#### [ASSIGNED TASK]
Copy out the mailing-list message below on ACPI Device Check and Bus Check notification handling, in full and word for word.

[<prev] [next>] [<thread-prev] [thread-next>] [day] [month] [year] [list]
Message-ID: <CAJZ5v0id7ktjAne4wyEWox_xqjH9K=Kzbs3+Bcn1qHBctnincw@mail.gmail.com>
Date: Mon, 26 Feb 2024 16:37:50 +0100
From: "Rafael J. Wysocki" <rafael@...nel.org>
To: Jonathan Cameron <Jonathan.Cameron@...wei.com>
Cc: "Rafael J. Wysocki" <rjw@...ysocki.net>, Linux ACPI <linux-acpi@...r.kernel.org>,
LKML <linux-kernel@...r.kernel.org>,
Mika Westerberg <mika.westerberg@...ux.intel.com>, "Rafael J. Wysocki" <rafael@...nel.org>,
"Russell King (Oracle)" <linux@...linux.org.uk>
Subject: Re: [PATCH v1 3/4] ACPI: scan: Rework Device Check and Bus Check
notification handling
On Thu, Feb 22, 2024 at 7:28 PM Jonathan Cameron
<Jonathan.Cameron@...wei.com> wrote:
>
> On Wed, 21 Feb 2024 21:02:33 +0100
> "Rafael J. Wysocki" <rjw@...ysocki.net> wrote:
>
> > From: Rafael J. Wysocki <rafael.j.wysocki@...el.com>
> >
> > The underlying problem is the handling of the enabled bit in device
> > status (bit 1 of _STA return value) which is required by the ACPI
> > specification to be observed in addition to the present bit (bit 0
> > of _STA return value) [1], but Linux does not observe it.
> >
> > Since Linux has not looked at that bit for a long time, it is generally
> > risky to start obseving it in all device enumeration cases, especially
> > at the system initialization time, but it can be observed when the
> > kernel receives a Bus Check or Device Check notification indicating a
> > change in device configuration. In those cases, seeing the enabled bit
> > clear may be regarded as an indication that the device at hand should
> > not be used any more.

#### [RECORDED INFORMATION]

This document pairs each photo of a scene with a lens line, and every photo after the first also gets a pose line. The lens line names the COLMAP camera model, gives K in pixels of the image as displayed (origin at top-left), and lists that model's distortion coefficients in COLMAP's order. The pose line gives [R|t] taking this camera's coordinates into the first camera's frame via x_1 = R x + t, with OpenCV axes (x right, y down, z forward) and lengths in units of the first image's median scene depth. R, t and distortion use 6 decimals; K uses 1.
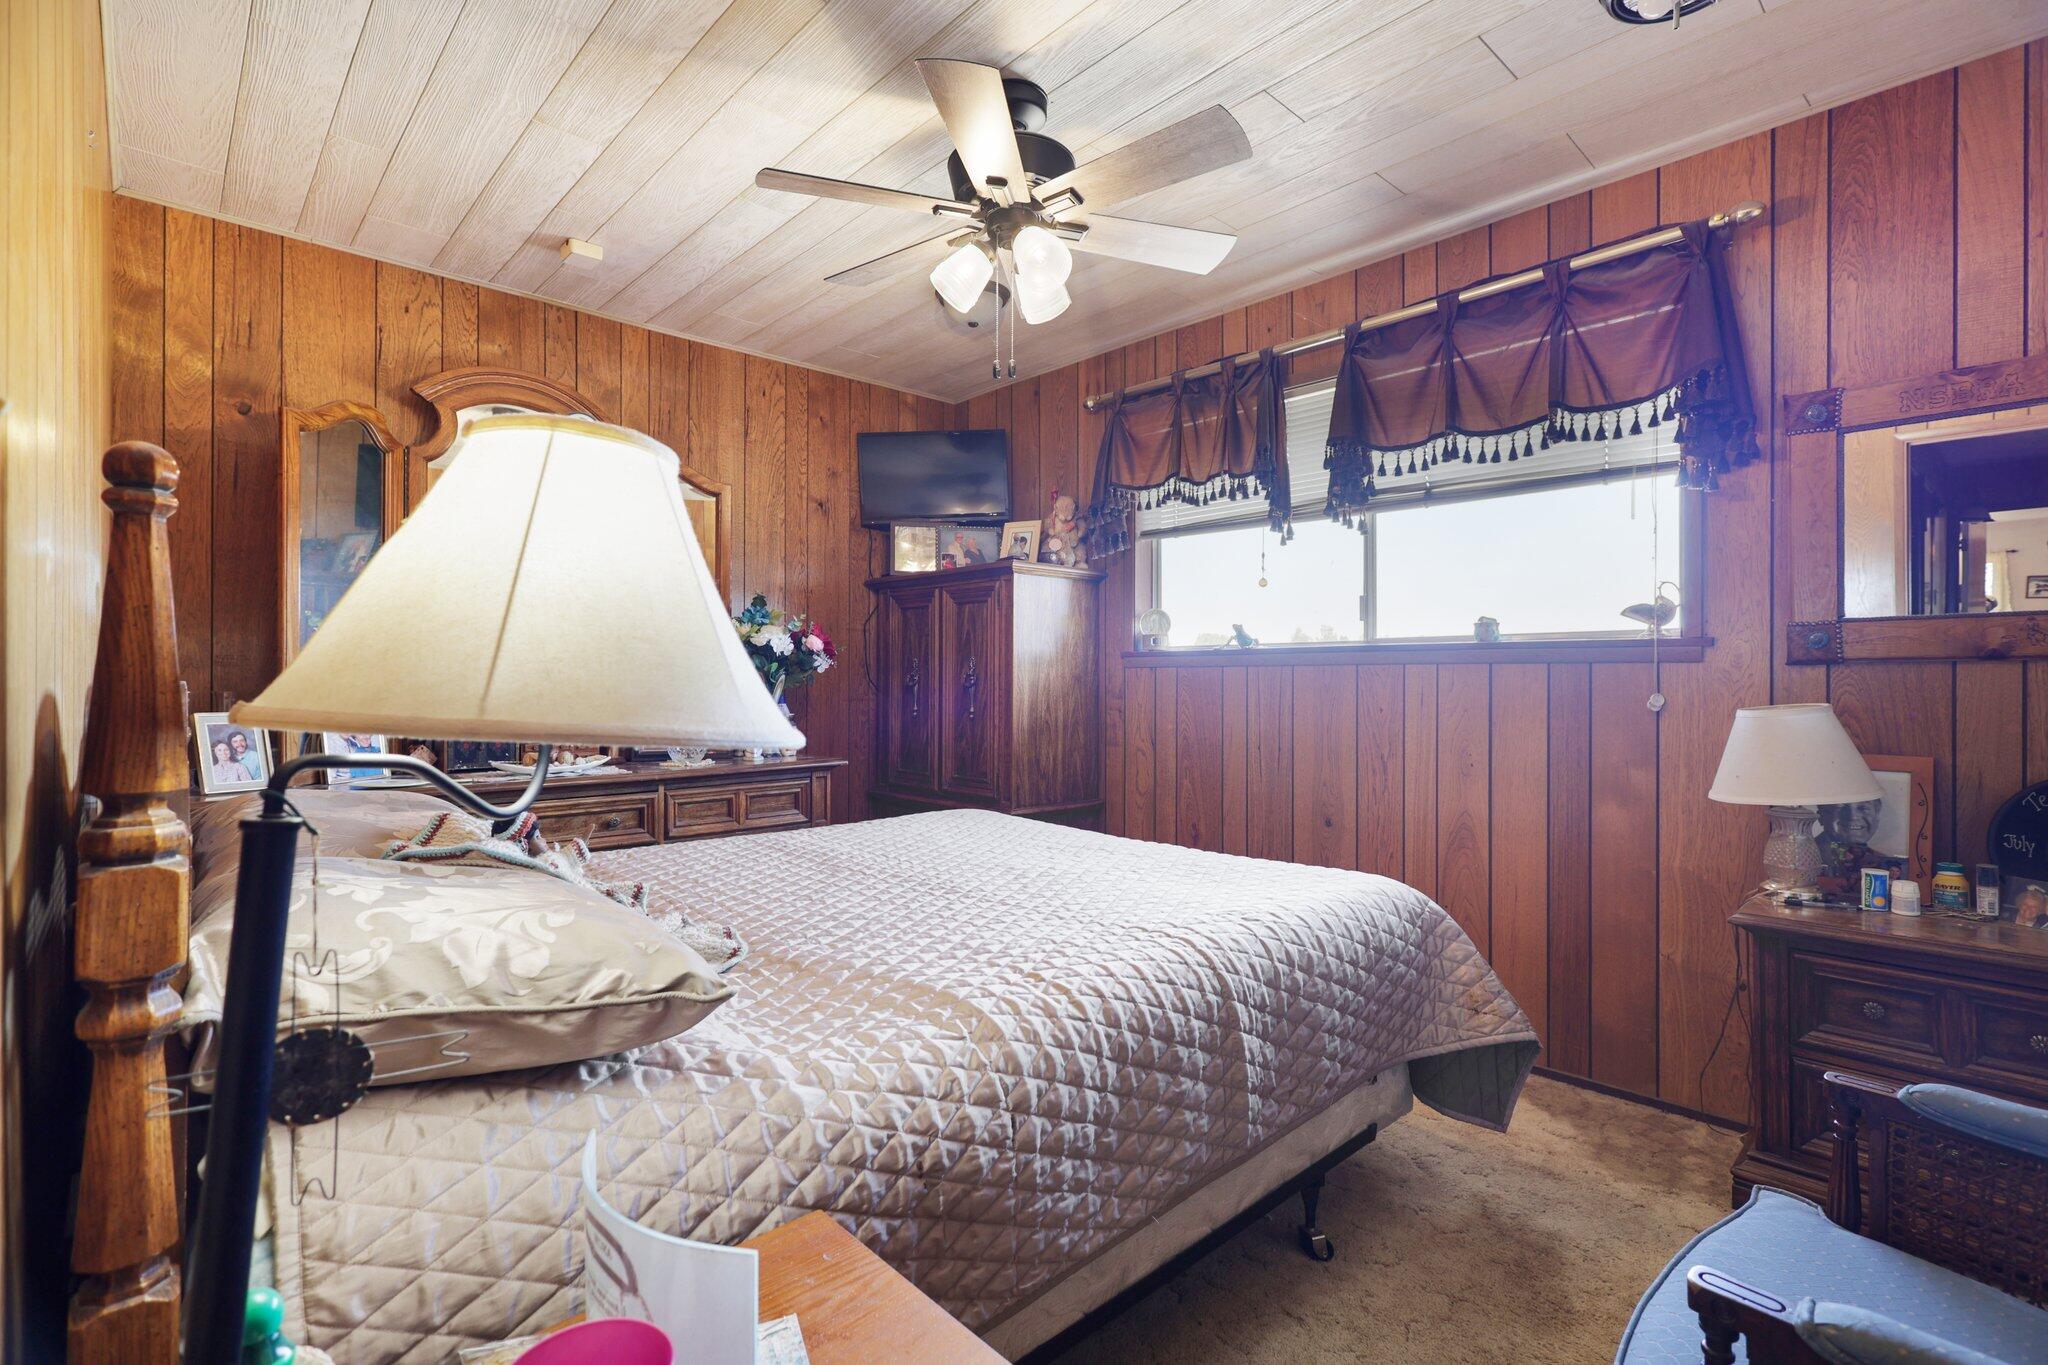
lens RADIAL K [[948.6, 0, 1021.2], [0, 948.6, 685.5], [0, 0, 1]] dist [0.002220, 0.000821]
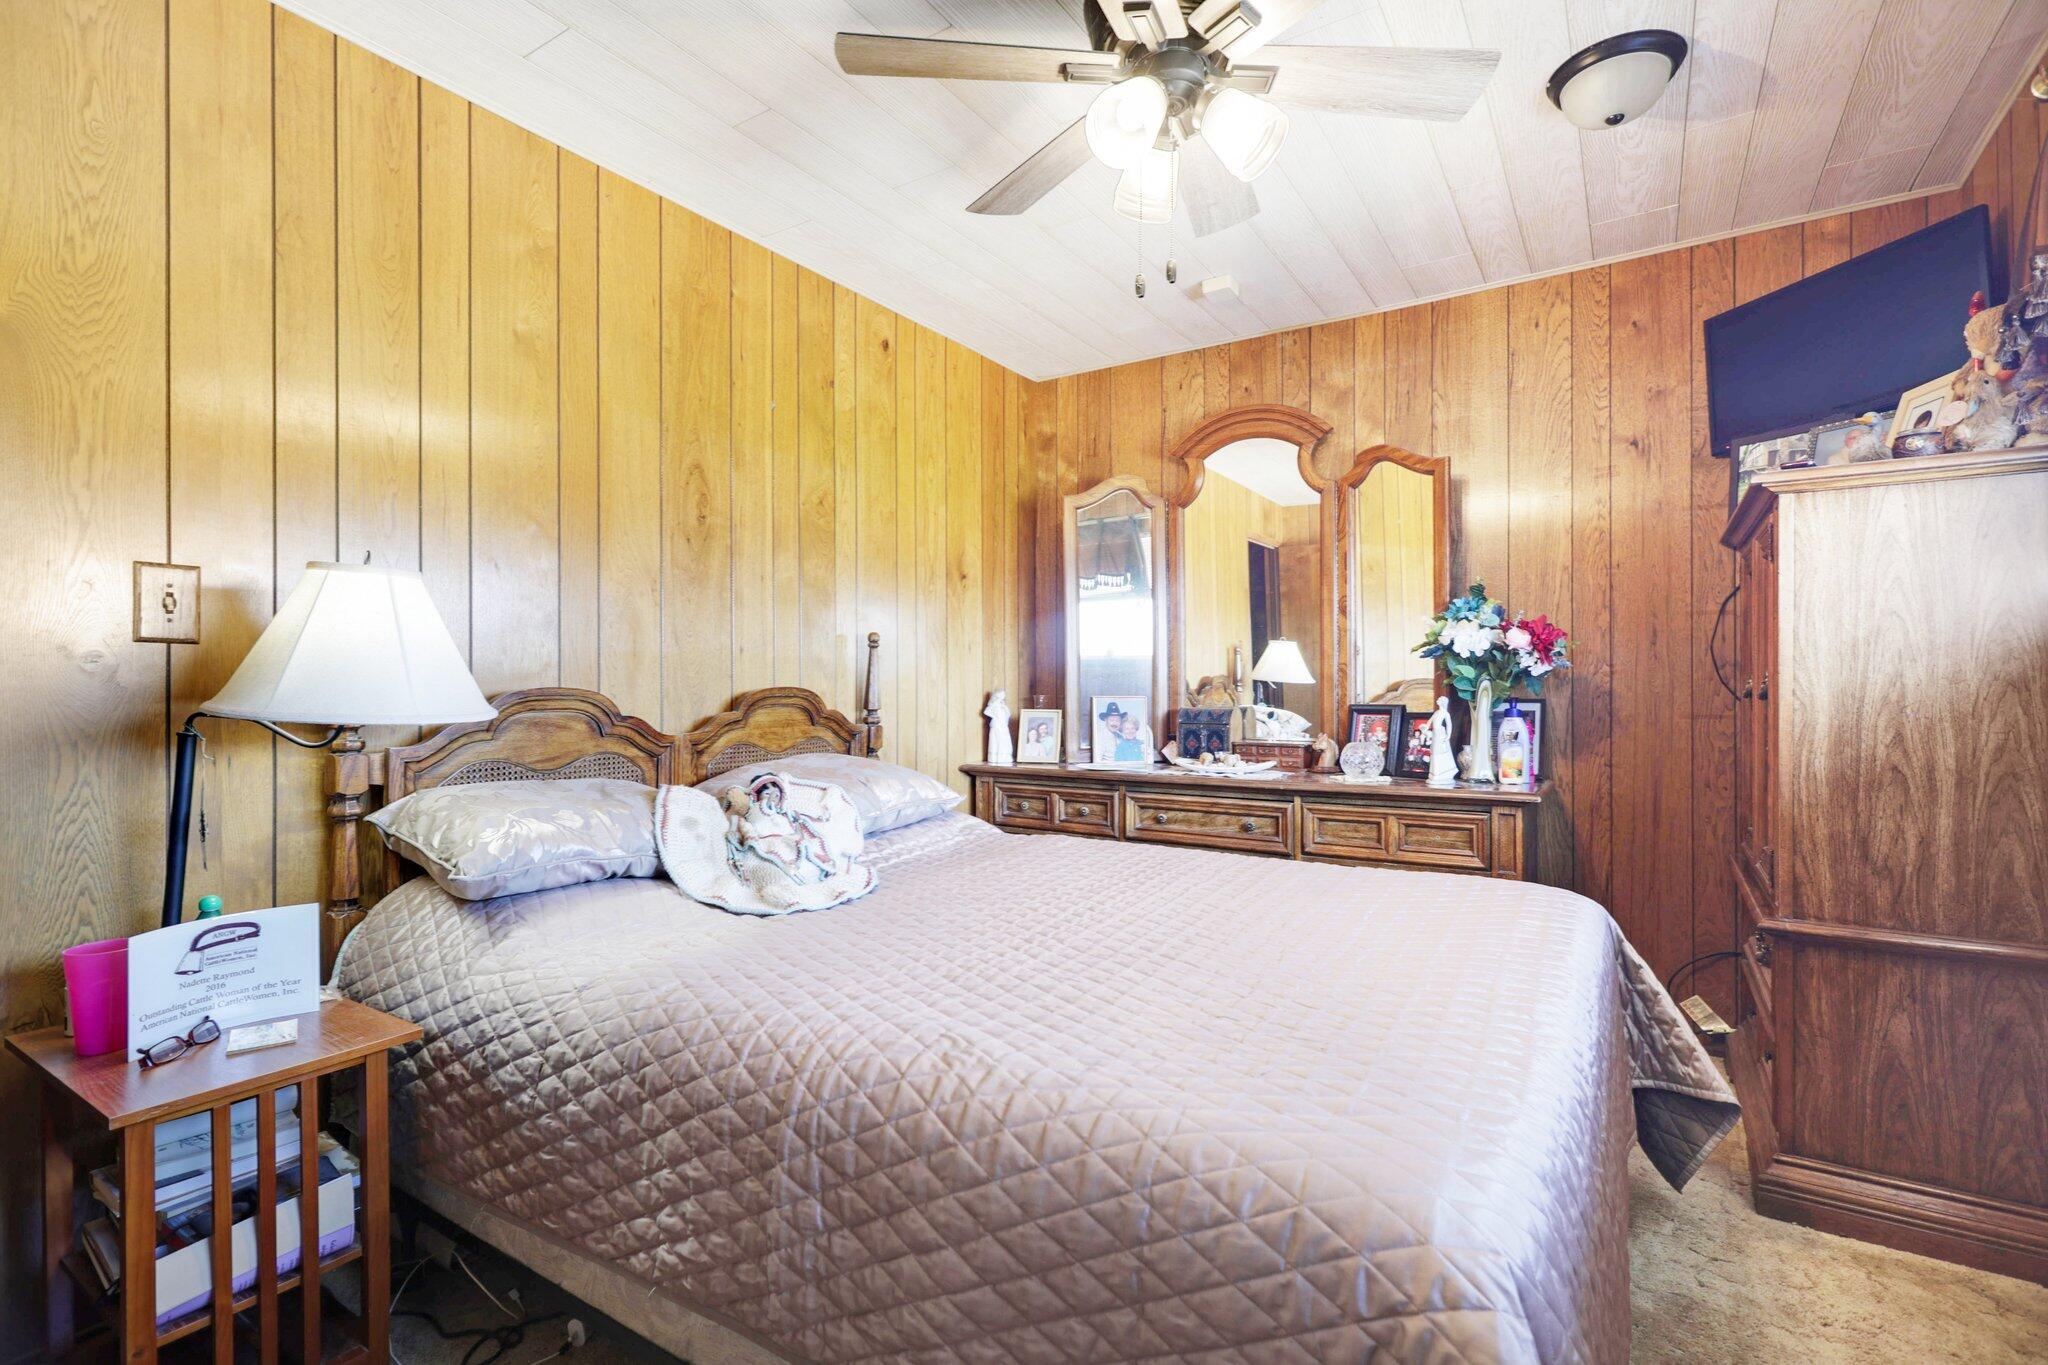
lens RADIAL K [[948.6, 0, 1024.1], [0, 948.6, 678.6], [0, 0, 1]] dist [0.002220, 0.000821]
pose [[0.252721, -0.008492, -0.967502, 0.420691], [-0.001794, 0.999956, -0.009245, -0.004638], [0.967537, 0.004072, 0.252695, 0.423170]]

#### [RESPONSE AREA]
[<prev] [next>] [<thread-prev] [thread-next>] [day] [month] [year] [list]
Message-ID: <CAJZ5v0id7ktjAne4wyEWox_xqjH9K=Kzbs3+Bcn1qHBctnincw@mail.gmail.com>
Date: Mon, 26 Feb 2024 16:37:50 +0100
From: "Rafael J. Wysocki" <rafael@...nel.org>
To: Jonathan Cameron <Jonathan.Cameron@...wei.com>
Cc: "Rafael J. Wysocki" <rjw@...ysocki.net>, Linux ACPI <linux-acpi@...r.kernel.org>,
LKML <linux-kernel@...r.kernel.org>,
Mika Westerberg <mika.westerberg@...ux.intel.com>, "Rafael J. Wysocki" <rafael@...nel.org>,
"Russell King (Oracle)" <linux@...linux.org.uk>
Subject: Re: [PATCH v1 3/4] ACPI: scan: Rework Device Check and Bus Check
notification handling
On Thu, Feb 22, 2024 at 7:28 PM Jonathan Cameron
<Jonathan.Cameron@...wei.com> wrote:
>
> On Wed, 21 Feb 2024 21:02:33 +0100
> "Rafael J. Wysocki" <rjw@...ysocki.net> wrote:
>
> > From: Rafael J. Wysocki <rafael.j.wysocki@...el.com>
> >
> > The underlying problem is the handling of the enabled bit in device
> > status (bit 1 of _STA return value) which is required by the ACPI
> > specification to be observed in addition to the present bit (bit 0
> > of _STA return value) [1], but Linux does not observe it.
> >
> > Since Linux has not looked at that bit for a long time, it is generally
> > risky to start obseving it in all device enumeration cases, especially
> > at the system initialization time, but it can be observed when the
> > kernel receives a Bus Check or Device Check notification indicating a
> > change in device configuration. In those cases, seeing the enabled bit
> > clear may be regarded as an indication that the device at hand should
> > not be used any more.